I see. I think you can basically use your existing code, wrapping around the year one more time to pick up the dec->jan connection. Then, use the second "year" of rasters to get the max.

jan1 = jan  
feb2 = Con((feb) == 1, (jan1) + 1, 0)  
mar3 = Con((mar) == 1, (feb2) + 1, 0)  
apr4 = Con((apr) == 1, (mar3) + 1, 0)  
may5 = Con((may) == 1, (apr4) + 1, 0)  
jun6 = Con((jun) == 1, (may5) + 1, 0)  
jul7 = Con((jul) == 1, (jun6) + 1, 0)  
aug8 = Con((aug) == 1, (jul7) + 1, 0)  
sep9 = Con((sep) == 1, (aug8) + 1, 0)  
oct10 = Con((oct) == 1, (sep9) + 1, 0)  
nov11 = Con((nov) == 1, (oct10) + 1, 0)  
dec12 = Con((dec) == 1, (nov11) + 1, 0) 

# wrap back around
jan1_2 = Con((jan) == 1, (dec12) + 1, 0) 
feb2_2 = Con((feb) == 1, (jan1_2) + 1, 0) 
mar3_2 = Con((mar) == 1, (feb2_2) + 1, 0) 
apr4_2 = Con((apr) == 1, (mar3_2) + 1, 0) 
may5_2 = Con((may) == 1, (apr4_2) + 1, 0) 
jun6_2 = Con((jun) == 1, (may5_2) + 1, 0) 
jul7_2 = Con((jul) == 1, (jun6_2) + 1, 0) 
aug8_2 = Con((aug) == 1, (jul7_2) + 1, 0) 
sep9_2 = Con((sep) == 1, (aug8_2) + 1, 0) 
oct10_2 = Con((oct) == 1, (sep9_2) + 1, 0) 
nov11_2 = Con((nov) == 1, (oct10_2) + 1, 0) 
dec12_2 = Con((dec) == 1, (nov11_2) + 1, 0)

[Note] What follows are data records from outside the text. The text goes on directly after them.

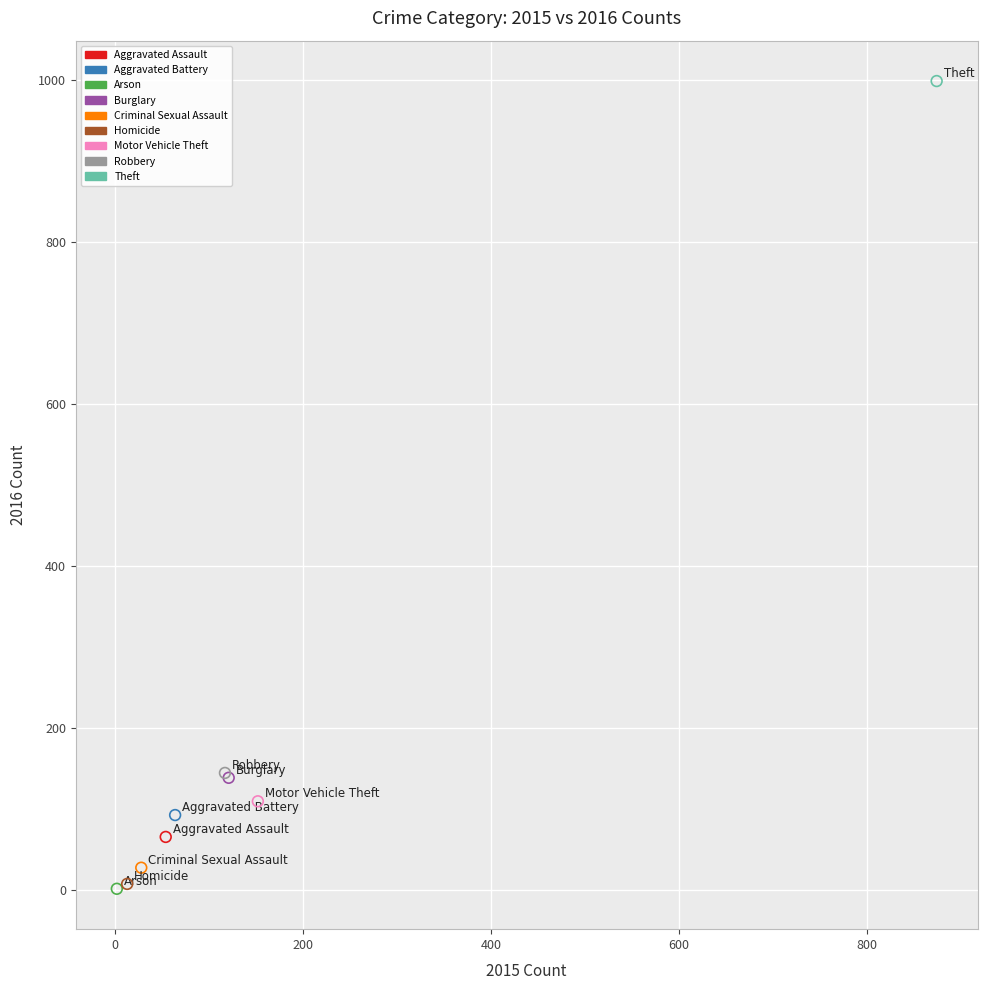

What are all the series names shown in the legend?

Aggravated Assault, Aggravated Battery, Arson, Burglary, Criminal Sexual Assault, Homicide, Motor Vehicle Theft, Robbery, Theft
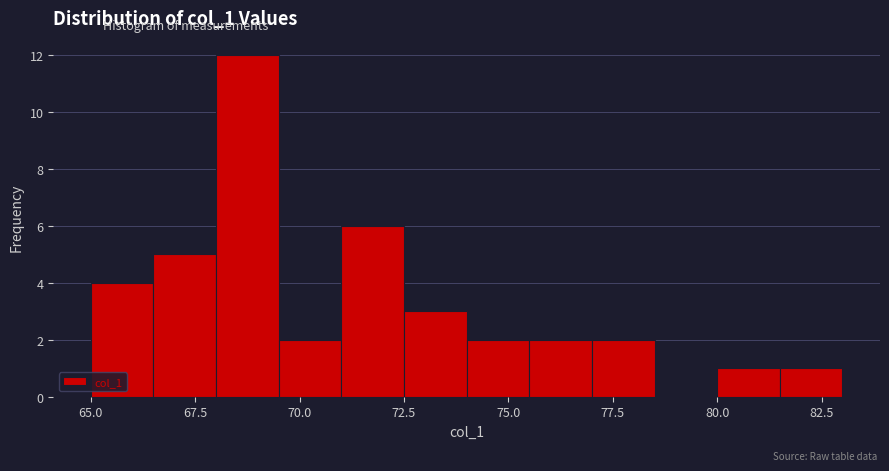

Around what value on the x-axis is the tallest bar? Give the approximate position of its centre, as read against the axis.

69.0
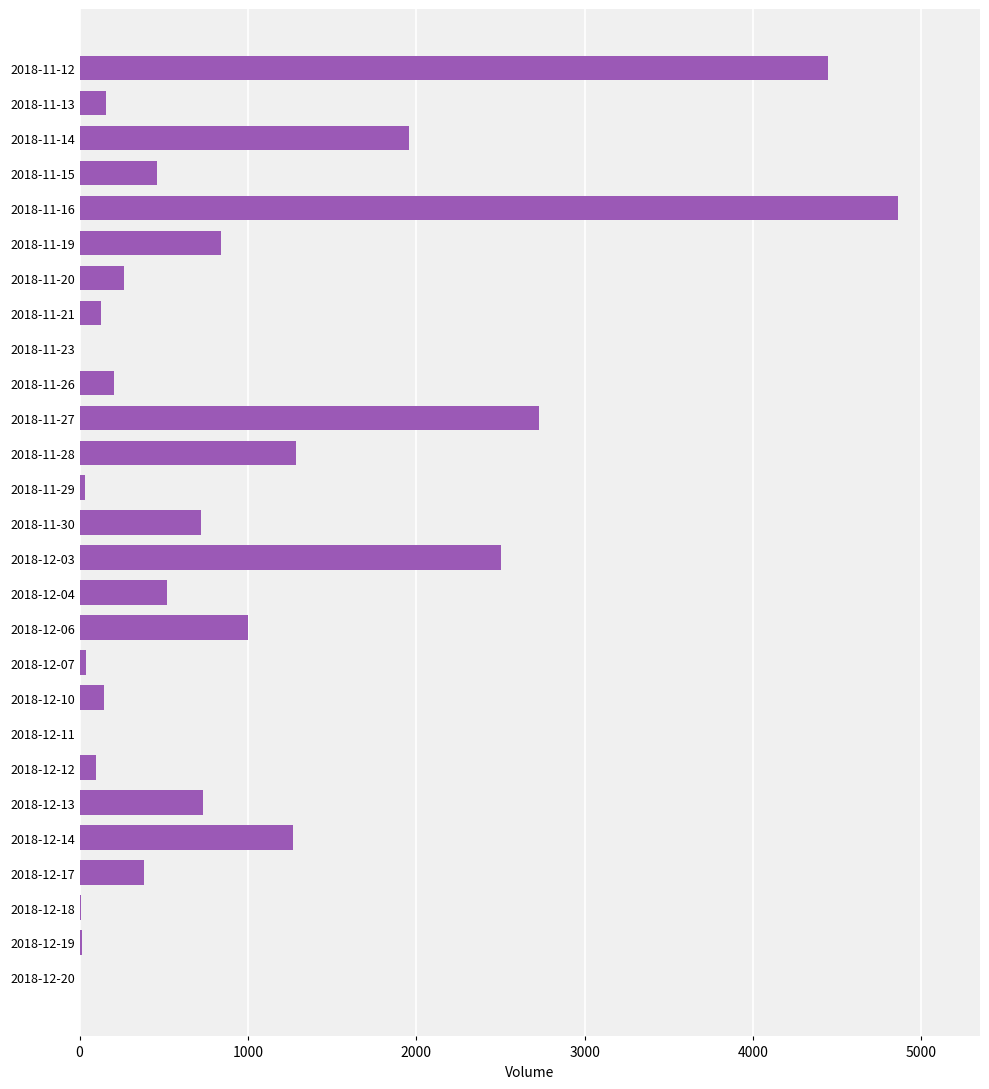

What is the ratio of the value at 2018-12-03 to the value at 2018-11-19?

3.0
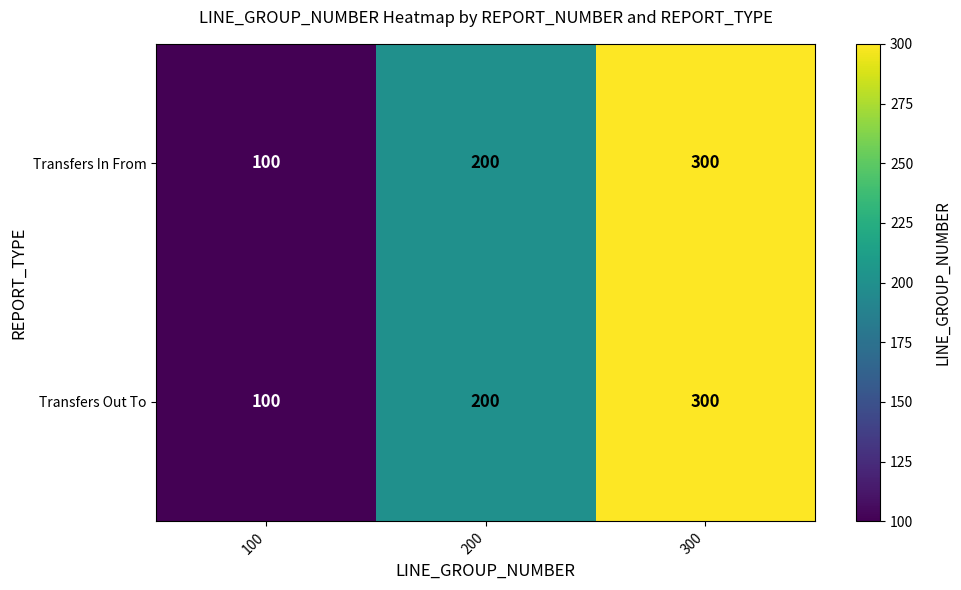

Count the number of data series in this chart.

2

Final_Output = CellStatistics([(jan1_2), (feb2_2), (mar3_2), (apr4_2), (may5_2), (jun6_2), (jul7_2), (aug8_2), (sep9_2), (oct10_2), (nov11_2), (dec12_2)]  , "MAXIMUM", "NODATA")

anTonialcaraz · ‎10-26-2015

Thanks Darren,

That works nicely.

The only thing is that the Max value you get is 24 so that needs to be set back to 12 in the final output.

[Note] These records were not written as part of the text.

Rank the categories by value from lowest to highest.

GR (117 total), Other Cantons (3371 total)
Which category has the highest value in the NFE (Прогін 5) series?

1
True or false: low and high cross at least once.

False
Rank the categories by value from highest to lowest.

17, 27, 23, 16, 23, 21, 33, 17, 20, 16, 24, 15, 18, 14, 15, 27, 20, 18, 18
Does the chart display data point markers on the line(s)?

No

Other than that, that's good.

Thanks again

Tony

curtvprice · ‎10-26-2015

Speaking of elegant, Darren, we can do better than that. 0 is false and anything else is true so:

jan1 = jan
feb2 = Con(feb, jan1 + 1, 0)   
mar3 = Con(mar, feb2 + 1, 0)   
apr4 = Con(apr, mar3 + 1, 0)   
may5 = Con(may, apr4 + 1, 0)   
jun6 = Con(jun, may5 + 1, 0)   
jul7 = Con(jul, jun6 + 1, 0)   
aug8 = Con(aug, jul7 + 1, 0)   
sep9 = Con(sep, aug8 + 1, 0)   
oct10 = Con(oct, sep9 + 1, 0)   
nov11 = Con(nov, oct10 + 1, 0)   
dec12 = Con(dec, nov11 + 1, 0) 

# wrap back around 
jan1_2 = Con(jan, dec12 + 1, 0)
feb2_2 = Con(feb, jan1_2 + 1, 0) 
mar3_2 = Con(mar, feb2_2 + 1, 0) 
apr4_2 = Con(apr, mar3_2 + 1, 0) 
may5_2 = Con(may, apr4_2 + 1, 0) 
jun6_2 = Con(jun, may5_2 + 1, 0) 
jul7_2 = Con(jul, jun6_2 + 1, 0) 
aug8_2 = Con(aug, jul7_2 + 1, 0) 
sep9_2 = Con(sep, aug8_2 + 1, 0) 
oct10_2 = Con(oct, sep9_2 + 1, 0) 
nov11_2 = Con(nov, oct10_2 + 1, 0) 
dec12_2 = Con(dec, nov11_2 + 1, 0) 
counts = CellStatistics(
    [jan1_2, feb2_2, mar3_2, apr4_2, may5_2, jun6_2,
    jul7_2, aug8_2, sep9_2, oct10_2, nov11_2, dec12_2],
  "MAXIMUM", "NODATA")   
# "wraps" may give us more than 12 (actually 24 if no gaps)
final_raster = Con(counts > 12, 12, counts)

Note these are all local operators so with deferred raster calculations this may be extremely efficient, and you don't have to load all the rasters into numpy arrays - so this approach is more likely to be successful with large rasters.